╭──
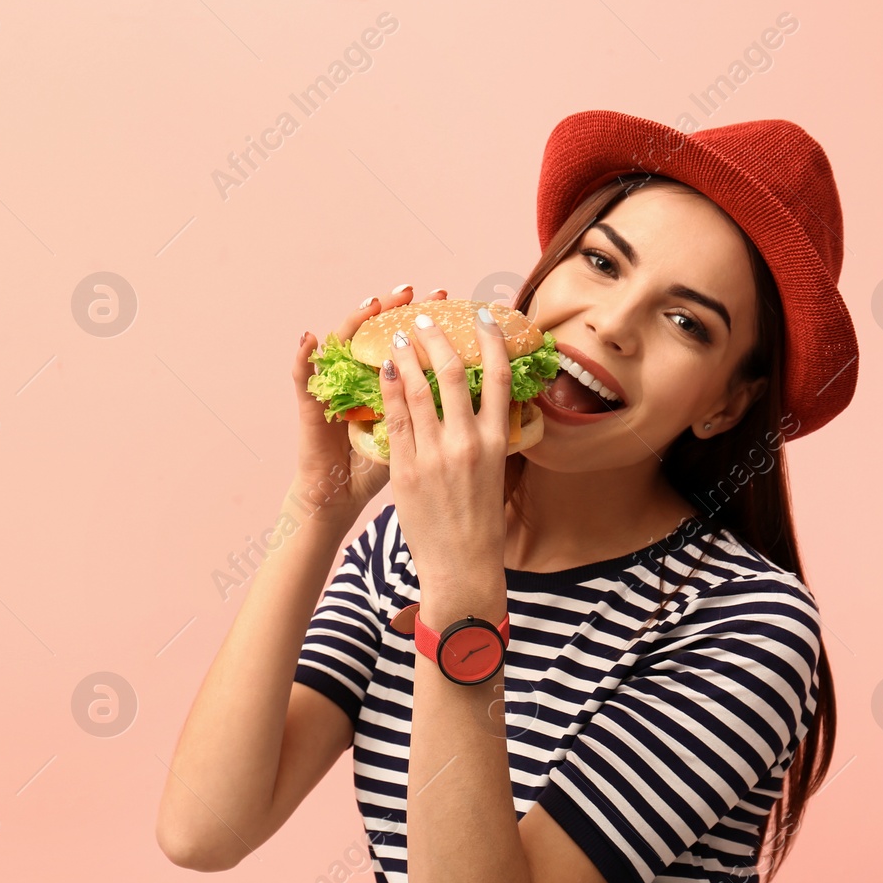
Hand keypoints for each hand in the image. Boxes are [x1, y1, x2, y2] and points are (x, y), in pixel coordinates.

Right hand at [291, 286, 447, 526]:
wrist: (335, 503)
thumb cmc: (373, 473)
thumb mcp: (410, 445)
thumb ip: (429, 418)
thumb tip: (479, 399)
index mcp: (383, 387)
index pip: (402, 344)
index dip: (421, 325)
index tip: (448, 302)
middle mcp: (355, 382)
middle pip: (374, 334)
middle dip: (396, 311)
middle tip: (416, 291)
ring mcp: (331, 392)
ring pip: (339, 345)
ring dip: (355, 320)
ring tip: (374, 302)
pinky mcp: (309, 409)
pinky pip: (302, 379)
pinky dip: (301, 357)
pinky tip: (308, 337)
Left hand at [377, 299, 509, 590]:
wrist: (462, 565)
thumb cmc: (480, 522)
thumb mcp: (494, 472)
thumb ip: (486, 436)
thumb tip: (480, 404)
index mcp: (497, 441)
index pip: (499, 378)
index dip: (492, 341)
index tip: (482, 317)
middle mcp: (468, 443)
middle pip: (453, 373)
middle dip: (437, 338)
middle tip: (424, 319)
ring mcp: (435, 455)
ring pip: (418, 390)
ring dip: (406, 356)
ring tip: (398, 337)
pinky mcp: (406, 469)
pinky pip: (395, 419)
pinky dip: (388, 390)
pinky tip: (383, 371)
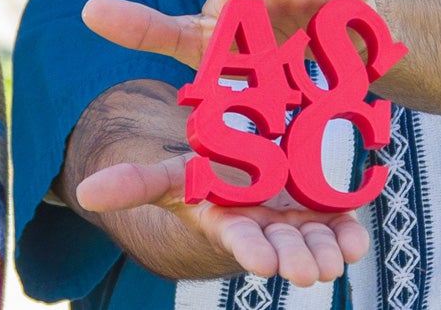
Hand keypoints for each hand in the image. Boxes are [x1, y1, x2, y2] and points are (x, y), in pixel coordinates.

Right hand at [76, 154, 369, 285]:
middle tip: (314, 271)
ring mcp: (288, 218)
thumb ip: (132, 183)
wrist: (226, 168)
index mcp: (224, 219)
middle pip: (279, 243)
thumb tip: (85, 193)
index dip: (249, 249)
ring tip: (340, 258)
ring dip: (325, 249)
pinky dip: (346, 230)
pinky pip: (333, 222)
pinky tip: (356, 238)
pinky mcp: (314, 207)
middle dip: (295, 257)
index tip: (263, 264)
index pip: (237, 237)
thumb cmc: (193, 177)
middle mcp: (259, 225)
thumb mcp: (166, 176)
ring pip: (310, 237)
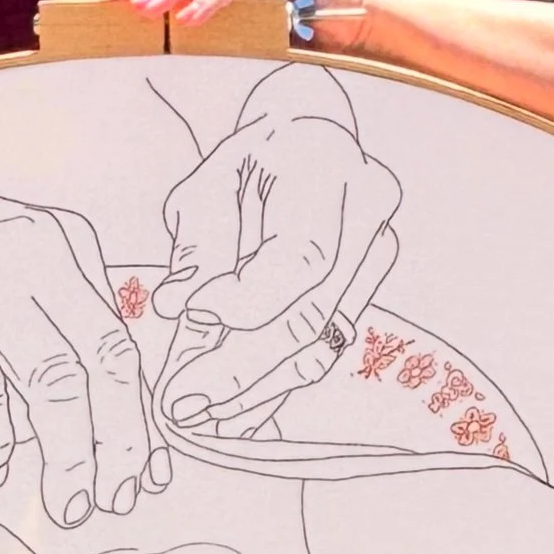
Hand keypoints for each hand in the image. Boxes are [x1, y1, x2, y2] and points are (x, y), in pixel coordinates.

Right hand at [0, 161, 165, 526]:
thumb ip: (47, 325)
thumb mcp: (1, 268)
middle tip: (114, 500)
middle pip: (104, 360)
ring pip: (53, 378)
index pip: (122, 342)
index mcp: (66, 246)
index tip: (147, 475)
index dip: (140, 416)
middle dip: (118, 441)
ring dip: (67, 452)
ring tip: (66, 504)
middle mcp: (38, 253)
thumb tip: (93, 423)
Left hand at [149, 65, 401, 433]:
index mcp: (327, 168)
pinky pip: (322, 350)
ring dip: (255, 390)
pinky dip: (274, 383)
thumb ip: (198, 247)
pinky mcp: (368, 291)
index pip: (300, 258)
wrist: (308, 138)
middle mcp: (368, 213)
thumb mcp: (208, 185)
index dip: (245, 302)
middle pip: (311, 316)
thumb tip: (176, 309)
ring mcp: (377, 256)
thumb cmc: (250, 160)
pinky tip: (232, 411)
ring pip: (319, 346)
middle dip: (239, 370)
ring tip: (198, 415)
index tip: (188, 317)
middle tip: (179, 402)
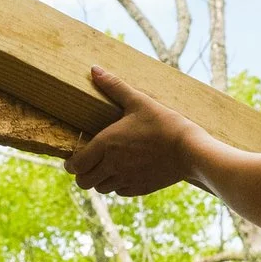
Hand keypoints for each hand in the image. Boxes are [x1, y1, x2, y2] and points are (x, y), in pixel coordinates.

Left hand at [66, 67, 202, 197]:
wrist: (189, 150)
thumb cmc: (163, 123)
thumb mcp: (138, 101)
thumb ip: (114, 86)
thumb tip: (94, 69)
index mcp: (106, 144)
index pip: (75, 165)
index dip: (71, 164)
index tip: (74, 158)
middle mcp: (111, 166)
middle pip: (83, 182)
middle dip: (82, 174)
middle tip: (88, 163)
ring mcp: (125, 179)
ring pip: (100, 188)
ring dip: (99, 180)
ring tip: (106, 167)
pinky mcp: (139, 188)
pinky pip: (119, 192)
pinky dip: (117, 185)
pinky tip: (125, 172)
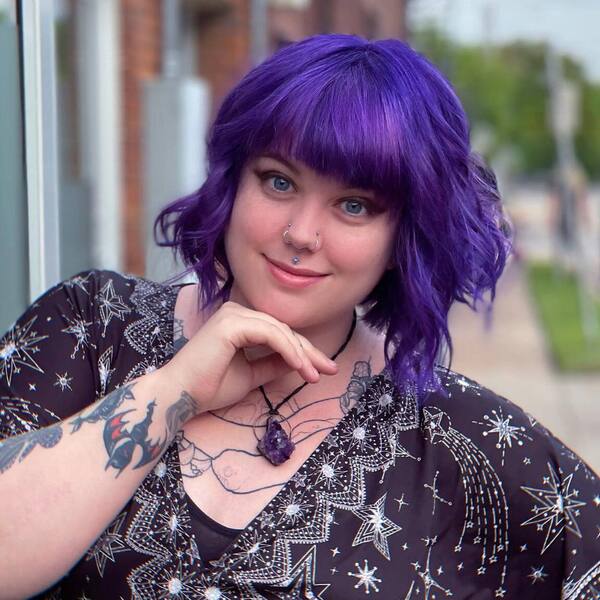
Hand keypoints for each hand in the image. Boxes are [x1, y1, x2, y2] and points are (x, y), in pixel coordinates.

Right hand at [158, 302, 338, 415]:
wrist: (180, 396)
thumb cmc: (209, 387)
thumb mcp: (251, 375)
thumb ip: (273, 365)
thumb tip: (300, 362)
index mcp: (239, 322)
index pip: (279, 333)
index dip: (304, 351)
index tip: (324, 369)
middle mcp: (236, 312)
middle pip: (284, 330)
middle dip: (309, 351)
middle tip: (329, 369)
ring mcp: (233, 314)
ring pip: (280, 331)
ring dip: (301, 353)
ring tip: (315, 374)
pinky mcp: (232, 323)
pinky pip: (270, 334)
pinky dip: (288, 350)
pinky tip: (300, 366)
╰──
■ Task brief ■
Output should consist of the lines above from the one with "index mcp: (383, 387)" down to the one with "thumb mcp: (208, 185)", exact and without pictures.

■ Written answer ■
index mcp: (383, 387)
index pip: (402, 344)
index dip: (421, 325)
index tip: (448, 302)
middle mcp: (355, 382)
middle pip: (374, 334)
middle dip: (396, 311)
middle tip: (416, 291)
ring mcp: (331, 392)
ring pip: (339, 345)
ring dip: (355, 320)
ring tip: (374, 302)
pinky mcp: (309, 409)
pinky pip: (302, 379)
pinky dip: (301, 357)
pinky tip: (308, 337)
Left hand at [377, 299, 509, 590]:
wrist: (462, 565)
thumb cmc: (480, 522)
thumb mcp: (494, 472)
thumb ip: (486, 436)
thumb tip: (480, 404)
index mcp: (497, 441)
index pip: (499, 378)
index dip: (492, 341)
index tip: (482, 317)
middle mcp: (468, 443)
middle pip: (453, 373)
middle dip: (437, 338)
middle tip: (424, 319)
ring mcp: (435, 455)
ring pip: (418, 390)
ring dip: (406, 356)
ring tip: (398, 337)
pinky mcp: (406, 469)
pinky pip: (395, 419)
pinky dip: (388, 390)
pinky tip: (383, 371)
Hand keypoints for each hand in the image. Boxes are [x1, y1, x2, y2] and points are (x, y), in pixel coordinates.

Right hand at [76, 154, 369, 285]:
middle tip: (314, 271)
ring mcp: (288, 218)
thumb ip: (132, 183)
wrist: (226, 168)
index mcp: (224, 219)
middle pip: (279, 243)
thumb tip: (85, 193)
index dip: (249, 249)
ring tip: (340, 258)
ring dip: (325, 249)
pinky dip: (346, 230)
pinky pip: (333, 222)
pinky tip: (356, 238)
pinky mcp: (314, 207)
middle dip: (295, 257)
index tip: (263, 264)
index pip: (237, 237)
thumb cmc: (193, 177)
middle mcp: (259, 225)
thumb mcp: (166, 176)
ring pip: (310, 237)
Hand keypoints for each hand in the image. Boxes are [x1, y1, x2, y2] and points are (x, y), in pixel coordinates.

Right hand at [0, 161, 165, 526]:
thumb ip: (47, 325)
thumb mcp: (1, 268)
middle tip: (114, 500)
middle pip: (104, 360)
ring pip: (53, 378)
index pip: (122, 342)
index mcp: (66, 246)
index tip: (147, 475)
index dip: (140, 416)
middle dip: (118, 441)
ring dip: (67, 452)
ring tip: (66, 504)
middle mcp: (38, 253)
thumb tip: (93, 423)
Left hand at [149, 65, 401, 433]:
index mcp: (327, 168)
pinky pip: (322, 350)
ring dip: (255, 390)
pinky dip: (274, 383)
thumb ip: (198, 247)
pinky mcp: (368, 291)
index pip: (300, 258)
wrist: (308, 138)
middle mcp: (368, 213)
thumb mcp: (208, 185)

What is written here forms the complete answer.